Calculator
This page keeps a single-column content flow, while the calculator fields use 3 columns on large screens, 2 on medium, and 1 on mobile.
Formula Used
Linear discrete convolution: y[n] = Σ x[k] · h[n - k]
DFT of a sequence: X[m] = Σ x[n] · e^(-j2πmn/N)
Convolution theorem: Y[m] = X[m] · H[m]
Recovered time sequence: y[n] = IDFT{X[m] · H[m]}
Circular convolution: y_N[n] = Σ x[k] · h[(n - k) mod N]
For linear convolution, zero-padding to at least M + L − 1 prevents circular wraparound. For circular convolution, both sequences are evaluated over the selected transform length N.
The calculator computes the direct time-domain result and compares it with the inverse transform of the frequency-domain product. The absolute difference confirms the theorem numerically.

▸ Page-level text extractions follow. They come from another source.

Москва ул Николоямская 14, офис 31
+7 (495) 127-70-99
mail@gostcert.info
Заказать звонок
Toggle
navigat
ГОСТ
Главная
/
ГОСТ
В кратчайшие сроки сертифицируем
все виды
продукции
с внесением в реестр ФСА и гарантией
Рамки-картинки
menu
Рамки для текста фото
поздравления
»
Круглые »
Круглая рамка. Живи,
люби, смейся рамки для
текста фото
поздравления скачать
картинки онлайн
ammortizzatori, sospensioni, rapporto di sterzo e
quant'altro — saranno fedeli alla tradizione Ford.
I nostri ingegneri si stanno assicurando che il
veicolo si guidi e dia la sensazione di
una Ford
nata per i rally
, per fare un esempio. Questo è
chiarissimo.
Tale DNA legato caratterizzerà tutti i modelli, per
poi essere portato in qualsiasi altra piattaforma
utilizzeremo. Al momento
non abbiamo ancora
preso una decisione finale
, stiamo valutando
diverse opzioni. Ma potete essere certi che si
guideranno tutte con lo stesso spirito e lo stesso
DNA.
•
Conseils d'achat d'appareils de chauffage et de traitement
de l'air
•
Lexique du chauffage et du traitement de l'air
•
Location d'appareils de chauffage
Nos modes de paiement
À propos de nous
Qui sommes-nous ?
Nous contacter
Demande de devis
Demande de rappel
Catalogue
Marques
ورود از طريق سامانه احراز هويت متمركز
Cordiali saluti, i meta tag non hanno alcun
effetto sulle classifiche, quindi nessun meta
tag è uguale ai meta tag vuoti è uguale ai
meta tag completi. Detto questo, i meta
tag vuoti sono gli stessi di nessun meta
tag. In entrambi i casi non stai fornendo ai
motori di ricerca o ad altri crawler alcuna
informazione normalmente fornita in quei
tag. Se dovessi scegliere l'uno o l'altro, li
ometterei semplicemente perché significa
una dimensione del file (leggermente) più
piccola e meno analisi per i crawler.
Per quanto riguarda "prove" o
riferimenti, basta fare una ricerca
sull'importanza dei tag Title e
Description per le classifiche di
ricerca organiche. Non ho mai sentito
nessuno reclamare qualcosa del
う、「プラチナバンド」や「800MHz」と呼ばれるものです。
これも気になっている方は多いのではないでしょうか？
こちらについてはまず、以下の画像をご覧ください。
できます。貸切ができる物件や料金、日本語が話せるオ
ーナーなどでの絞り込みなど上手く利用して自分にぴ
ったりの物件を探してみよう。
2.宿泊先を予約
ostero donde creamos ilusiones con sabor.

How to Use This Calculator
- Enter the two finite sequences you want to convolve.
- Choose linear or circular mode, depending on your problem.
- Select auto length or enter a custom transform length.

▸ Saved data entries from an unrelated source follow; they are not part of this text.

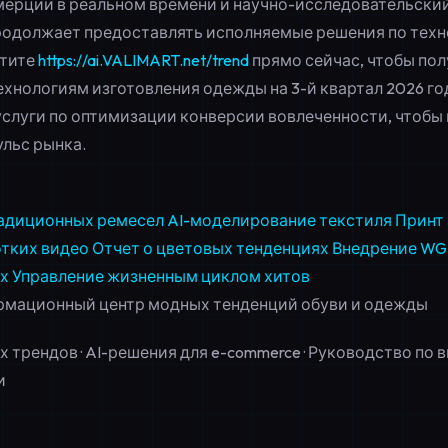
ерции в реальном времени и научно-исследовательски
родолжает предоставлять исполняемые решения по тех
етите
https://ai.VALIMART.net/trend
прямо сейчас, чтобы по
ехнологиям изготовления одежды на 3-й квартал 2026 го
слуги по
оптимизации конверсии вовлеченности
, чтоб
ульс рынка.
адиционных ремесел
AI-моделирование текстиля
Принт 
отких видео
Отчет о цветовых тенденциях
Внедрение WG
х
Управление жизненным циклом хитов
рмационный центр модных тенденций обуви и одежды
 трендов · AI-решения для e-commerce · Руководство по 
и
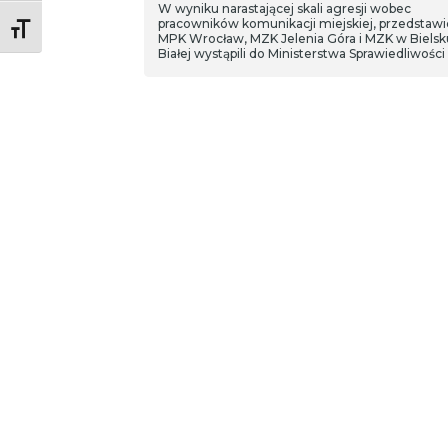
W wyniku narastającej skali agresji wobec
pracowników komunikacji miejskiej, przedstawi
Toggle Font size
MPK Wrocław, MZK Jelenia Góra i MZK w Bielsk
Białej wystąpili do Ministerstwa Sprawiedliwości
nadanie kierującym statusu funkcjonariusza
publicznego. Ustawa została uchwalona i trafiła
biurko Prezydenta.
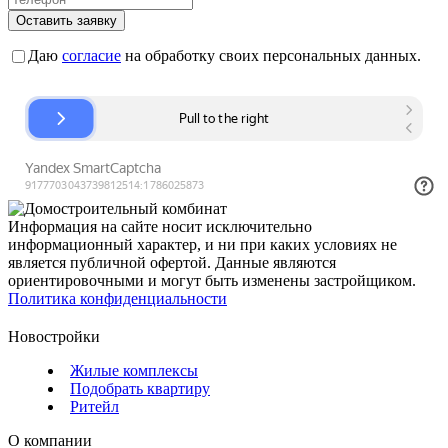
Оставить заявку
Даю
согласие
на обработку своих персональных данных.
Информация на сайте носит исключительно
информационный характер, и ни при каких условиях не
является публичной офертой. Данные являются
ориентировочными и могут быть изменены застройщиком.
Политика конфиденциальности
Новостройки
Жилые комплексы
Подобрать квартиру
Ритейл
О компании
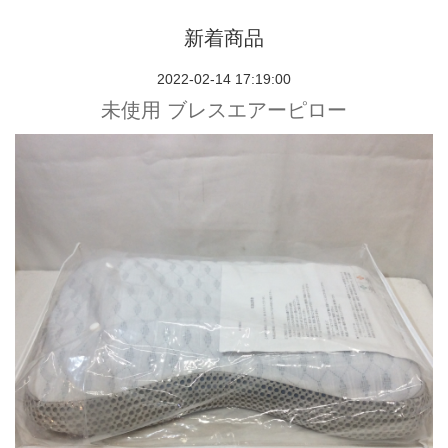
新着商品
2022-02-14 17:19:00
未使用 ブレスエアーピロー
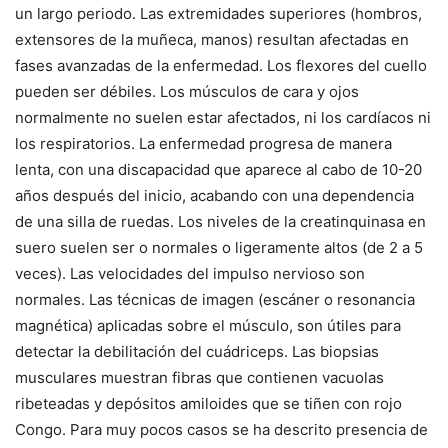
un largo periodo. Las extremidades superiores (hombros,
extensores de la muñeca, manos) resultan afectadas en
fases avanzadas de la enfermedad. Los flexores del cuello
pueden ser débiles. Los músculos de cara y ojos
normalmente no suelen estar afectados, ni los cardíacos ni
los respiratorios. La enfermedad progresa de manera
lenta, con una discapacidad que aparece al cabo de 10-20
años después del inicio, acabando con una dependencia
de una silla de ruedas. Los niveles de la creatinquinasa en
suero suelen ser o normales o ligeramente altos (de 2 a 5
veces). Las velocidades del impulso nervioso son
normales. Las técnicas de imagen (escáner o resonancia
magnética) aplicadas sobre el músculo, son útiles para
detectar la debilitación del cuádriceps. Las biopsias
musculares muestran fibras que contienen vacuolas
ribeteadas y depósitos amiloides que se tiñen con rojo
Congo. Para muy pocos casos se ha descrito presencia de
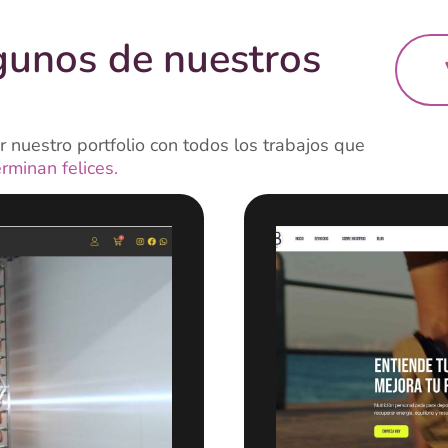
gunos de nuestros
 nuestro portfolio con todos los trabajos que
erminan felices.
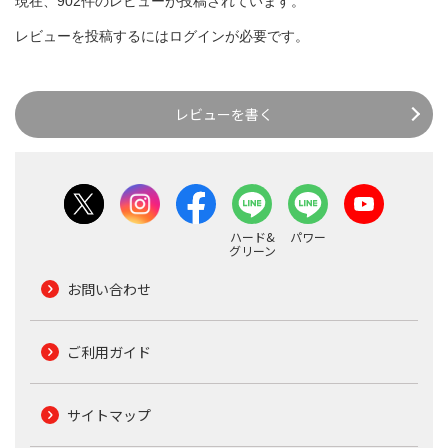
現在、902件のレビューが投稿されています。
レビューを投稿するには
ログイン
が必要です。
レビューを書く
ハード&
パワー
グリーン
お問い合わせ
ご利用ガイド
サイトマップ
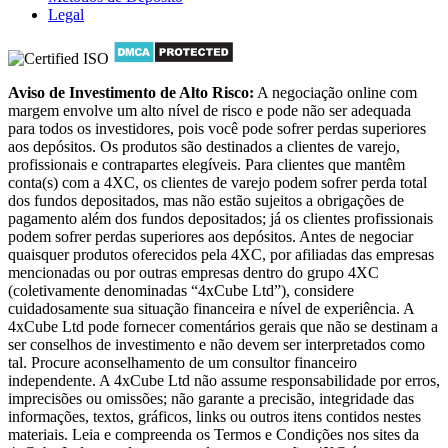
Legal
Aviso de Investimento de Alto Risco:
A negociação online com
margem envolve um alto nível de risco e pode não ser adequada
para todos os investidores, pois você pode sofrer perdas superiores
aos depósitos. Os produtos são destinados a clientes de varejo,
profissionais e contrapartes elegíveis. Para clientes que mantêm
conta(s) com a 4XC, os clientes de varejo podem sofrer perda total
dos fundos depositados, mas não estão sujeitos a obrigações de
pagamento além dos fundos depositados; já os clientes profissionais
podem sofrer perdas superiores aos depósitos. Antes de negociar
quaisquer produtos oferecidos pela 4XC, por afiliadas das empresas
mencionadas ou por outras empresas dentro do grupo 4XC
(coletivamente denominadas “4xCube Ltd”), considere
cuidadosamente sua situação financeira e nível de experiência. A
4xCube Ltd pode fornecer comentários gerais que não se destinam a
ser conselhos de investimento e não devem ser interpretados como
tal. Procure aconselhamento de um consultor financeiro
independente. A 4xCube Ltd não assume responsabilidade por erros,
imprecisões ou omissões; não garante a precisão, integridade das
informações, textos, gráficos, links ou outros itens contidos nestes
materiais. Leia e compreenda os Termos e Condições nos sites da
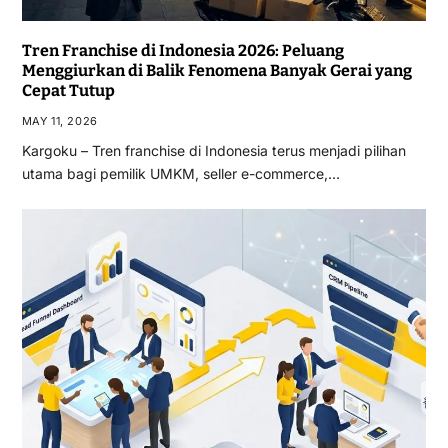
Tren Franchise di Indonesia 2026: Peluang
Menggiurkan di Balik Fenomena Banyak Gerai yang
Cepat Tutup
MAY 11, 2026
Kargoku – Tren franchise di Indonesia terus menjadi pilihan
utama bagi pemilik UMKM, seller e-commerce,…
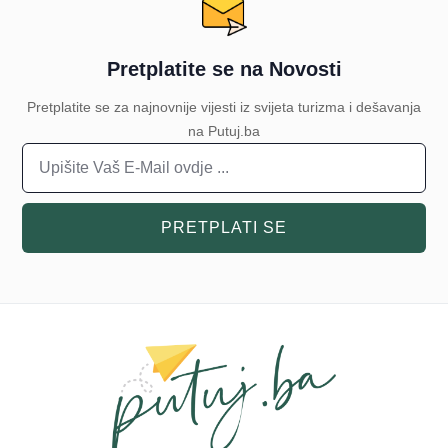
Pretplatite se na Novosti
Pretplatite se za najnovnije vijesti iz svijeta turizma i dešavanja
na Putuj.ba
PRETPLATI SE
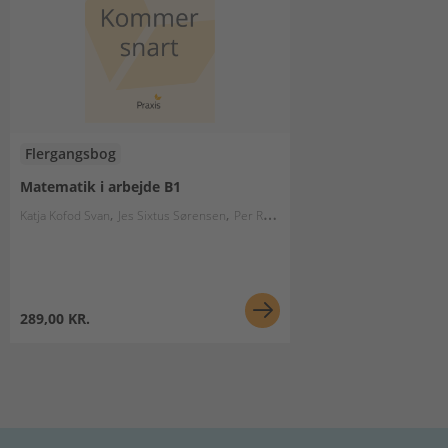
Flergangsbog
Matematik i arbejde B1
Katja Kofod Svan
Jes Sixtus Sørensen
Per Rosenqvist
Bodil Bruun
Olav Lyn
289,00 KR.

- Set sample interval and optional sequence start indices.
- Press Calculate Convolution to see results above the form.
- Review the output table, theorem reconstruction, and frequency magnitudes.

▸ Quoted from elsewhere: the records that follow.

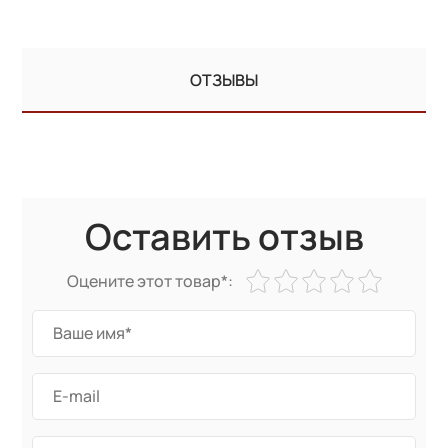
ОТЗЫВЫ
Оставить отзыв
Оцените этот товар*:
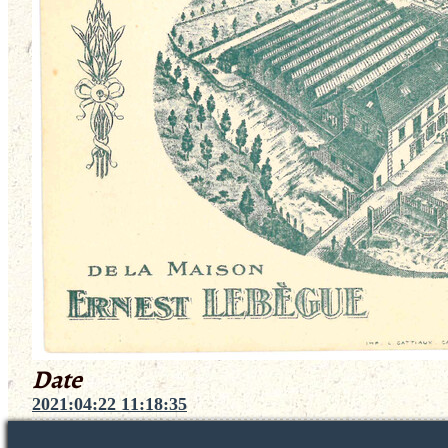
Date
2021:04:22 11:18:35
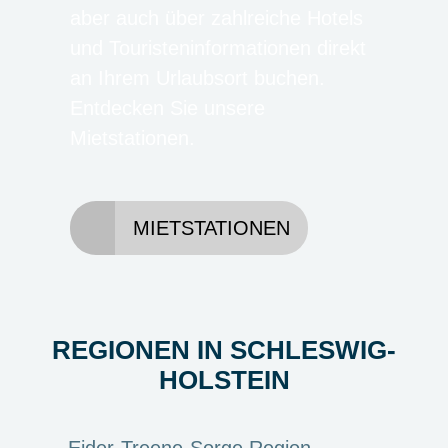
aber auch über zahlreiche Hotels
und Touristeninformationen direkt
an Ihrem Urlaubsort buchen.
Entdecken Sie unsere
Mietstationen.
MIETSTATIONEN
REGIONEN IN SCHLESWIG-
HOLSTEIN
Eider-Treene-Sorge Region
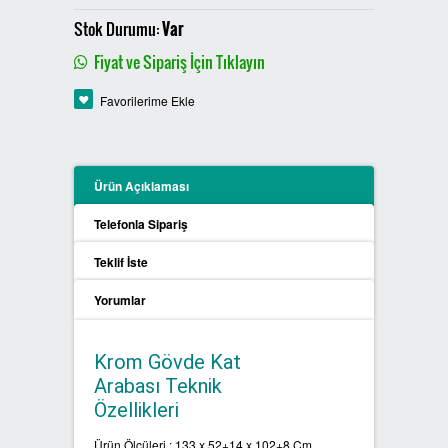
PLASTİK SIFIR ATIK KUTULARI
Stok Durumu:
Var
Fiyat ve Sipariş İçin Tıklayın
BOYALI SIFIR ATIK KUTULARI
Favorilerime Ekle
METAL SIFIR ATIK KUTULARI
ÖZEL ÜRETİM SIFIR ATIK
Ürün Açıklaması
KUTULARI
Telefonla Sipariş
PROCYCLE SIFIR ATIK
Teklif İste
KUTULARI
Yorumlar
PİL ATIK KUTULARI
Krom Gövde Kat
SIFIR ATIK KONTEYNERLARI
Arabası Teknik
Özellikleri
SIFIR ATIK BİLGİLENDİRME
PANOSU
Ürün Ölçüleri : 133 x 52+14 x 102+8 Cm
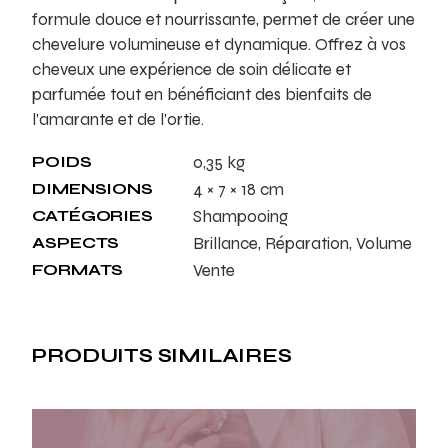
formule douce et nourrissante, permet de créer une
chevelure volumineuse et dynamique. Offrez à vos
cheveux une expérience de soin délicate et
parfumée tout en bénéficiant des bienfaits de
l’amarante et de l’ortie.
POIDS
0,35 kg
DIMENSIONS
4 × 7 × 18 cm
CATÉGORIES
Shampooing
ASPECTS
Brillance, Réparation, Volume
FORMATS
Vente
PRODUITS SIMILAIRES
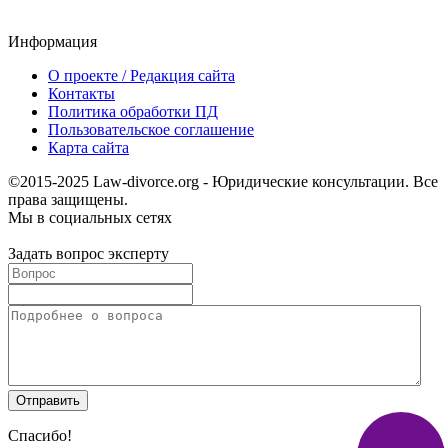
Информация
О проекте / Редакция сайта
Контакты
Политика обработки ПД
Пользовательское соглашение
Карта сайта
©2015-2025 Law-divorce.org - Юридические консультации. Все
права защищены.
Мы в социальных сетях
Задать вопрос эксперту
Спасибо!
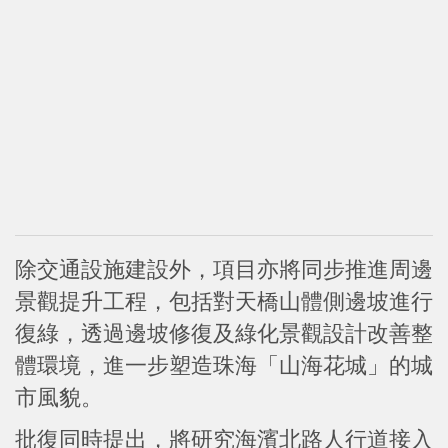
除交通設施建設外，項目亦將同步推進周邊
景觀提升工程，包括對天橋山體側邊坡進行
復綠，透過邊坡修復及綠化景觀設計改善整
體環境，進一步塑造珠海「山海花城」的城
市風貌。
批復同時提出，將研究海濱北路人行道接入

- Use the Plotly graphs to inspect sequence shapes and spectra.
- Download the computed report as CSV or PDF.
Example Data Table
This example uses x[n] = [1, 2, 3] and h[n] = [1, 1, 2]. The linear convolution becomes y[n] = [1, 3, 7, 7, 6].
| n | x[n] | h[n] | y[n] |
|---|---|---|---|
| 0 | 1 | 1 | 1 |
| 1 | 2 | 1 | 3 |
| 2 | 3 | 2 | 7 |
| 3 | — | — | 7 |
| 4 | — | — | 6 |
FAQs
1) What does this calculator actually verify?
It checks that time-domain convolution matches the inverse transform of the frequency-domain product. The output table shows both values side by side, along with numerical error.
2) Why is zero-padding important for linear convolution?
Without enough padding, transform multiplication produces circular wraparound. Padding both sequences to at least M + L − 1 preserves the full linear convolution result.
3) When should I use circular mode?
Circular mode is useful for periodic signals, FFT-based processing, block convolution, and problems defined over a fixed transform length. It wraps the indices modulo N.
4) Why is there a tiny imaginary part after IDFT?
That small imaginary residue comes from floating-point rounding during transform calculations. For real-valued inputs, it should stay extremely close to zero.
5) What do the start indices change?
They shift the displayed index labels. This is helpful when your discrete signals begin at negative indices or when you need index-aware convolution results.
6) What does the sample interval affect?
The sample interval scales the reported time axis and the frequency-bin spacing. It does not change the algebraic convolution values themselves.
7) Is this calculator suitable for long sequences?
It is designed for educational and practical analysis of moderate finite sequences. Very large transform lengths are limited here to keep the page responsive.
8) What can I export from this page?
You can export a CSV file containing summary and result tables, or generate a PDF report of the computed result section and graphs.